In his Introduction, Harrison mentions that “cadavers were plentiful” in the tropical colonies and that “tropical practitioners prided themselves on their independence and cared little for traditional sources of professional authority” (p. 4). Knowledge and independent practice and experience were not gained in a vacuum, but were shaped by the colonial medical landscape consisting of its ‘patients’ who were usually colonized peoples and its practitioners and local competitors to European medical practice (4). Overall, the silenced encounter between European colonial-metropolitan medicine and indigenous or “creolized” medicine, speaks to an historic supposition that ‘other’ traditions of health and healing were automatically subjugated without explanation of the processes that adapted, borrowed, discarded or mediated the medical knowledge of subordinate groups.

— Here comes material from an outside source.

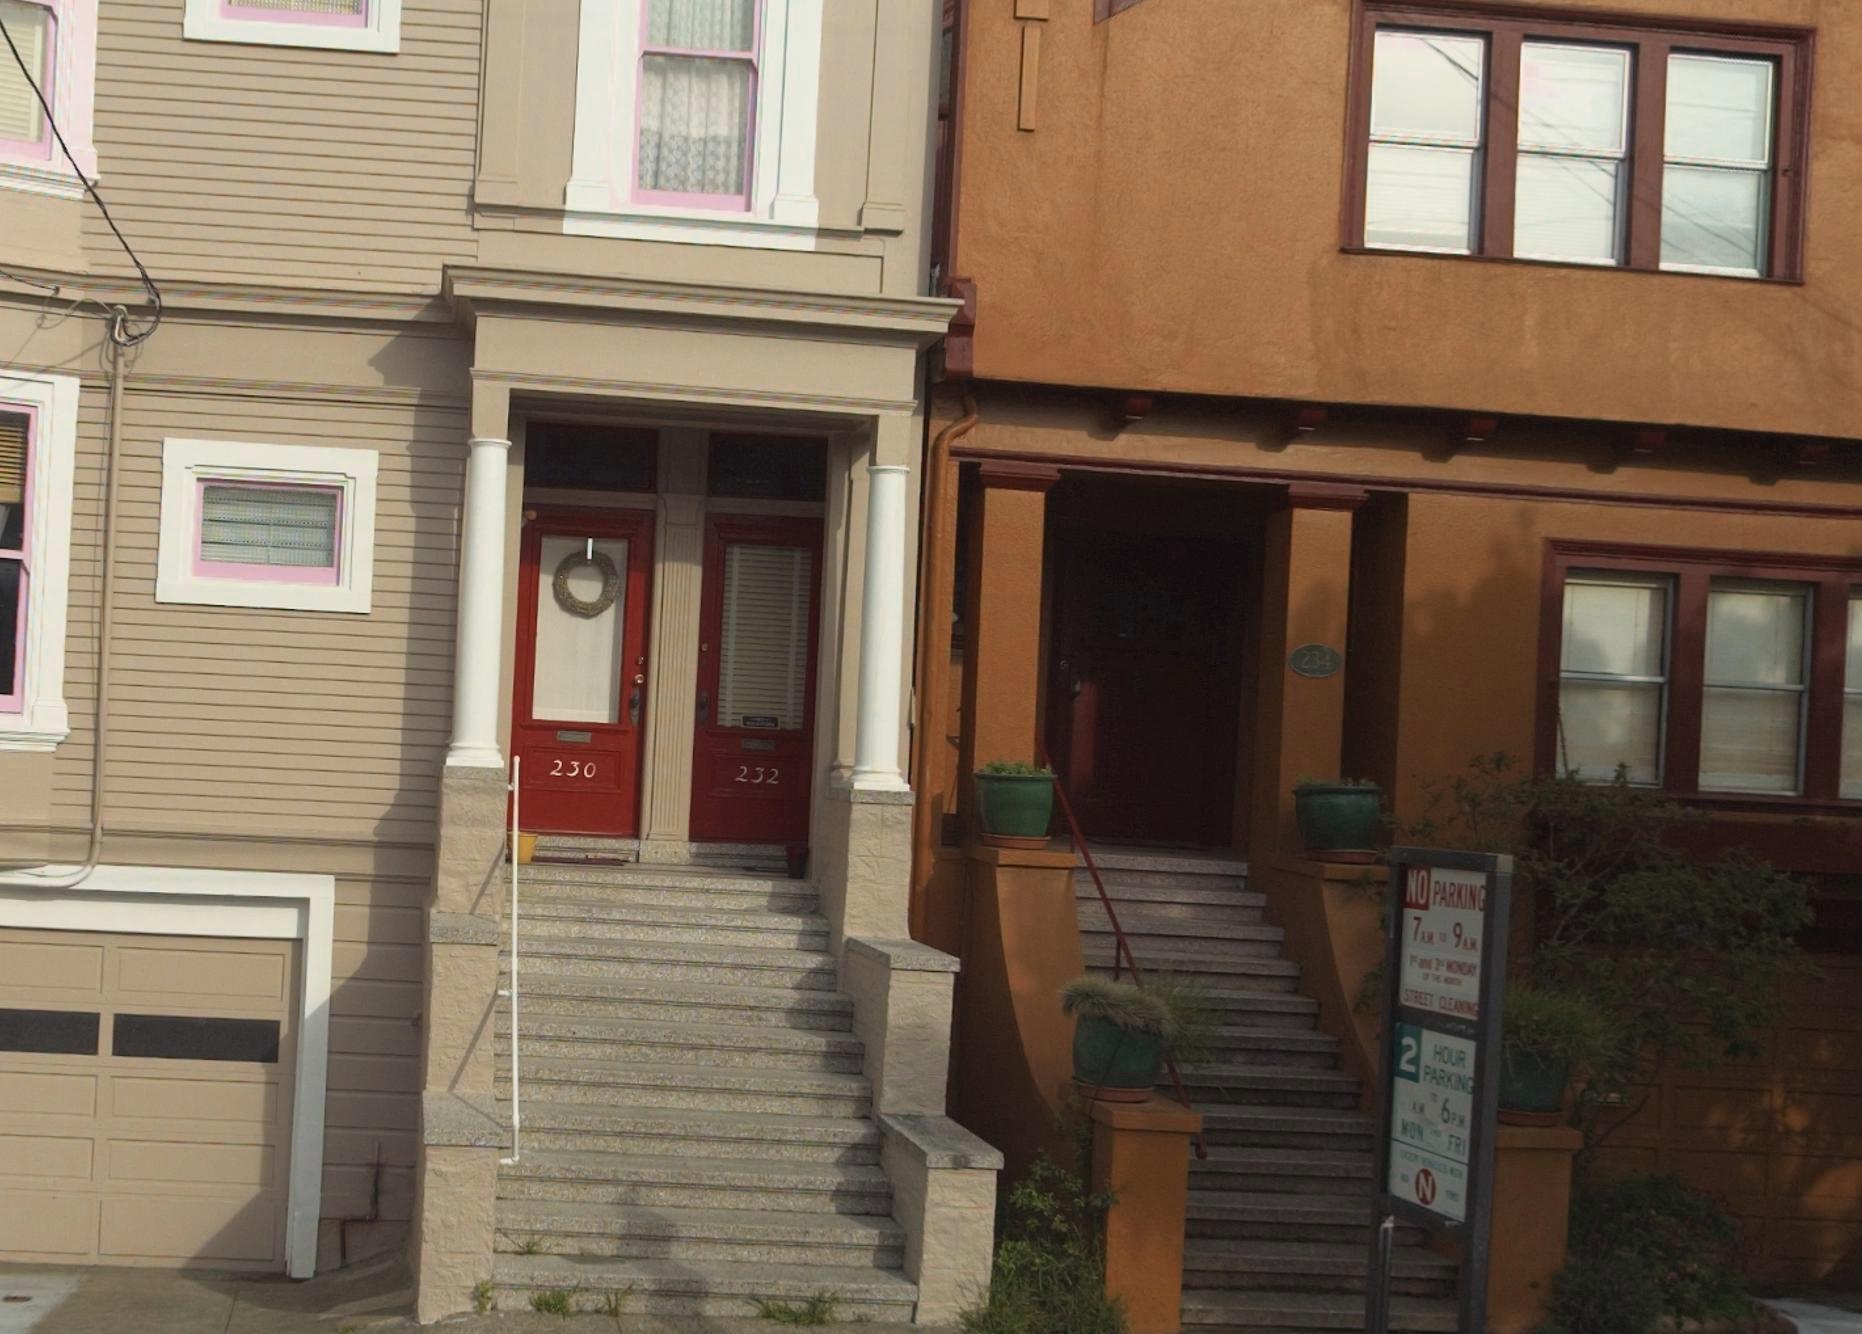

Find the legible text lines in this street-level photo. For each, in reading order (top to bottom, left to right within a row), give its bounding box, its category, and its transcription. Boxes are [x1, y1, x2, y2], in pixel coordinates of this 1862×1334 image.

Harrison’s research on the intellectual and practical application of colonial experience in medicine is a long-awaited examination of the relationship between colonial and metropolitan medicine from the seventeenth to the nineteenth centuries. It provides a methodology for unraveling the complex origins of Western medical thought and practice in the age of Empire. It is clear, however, that more research must be undertaken to investigate the encounter between European medicine and indigenous or creole medicine and its role (if any) in transforming/ reforming metropolitan medical practice.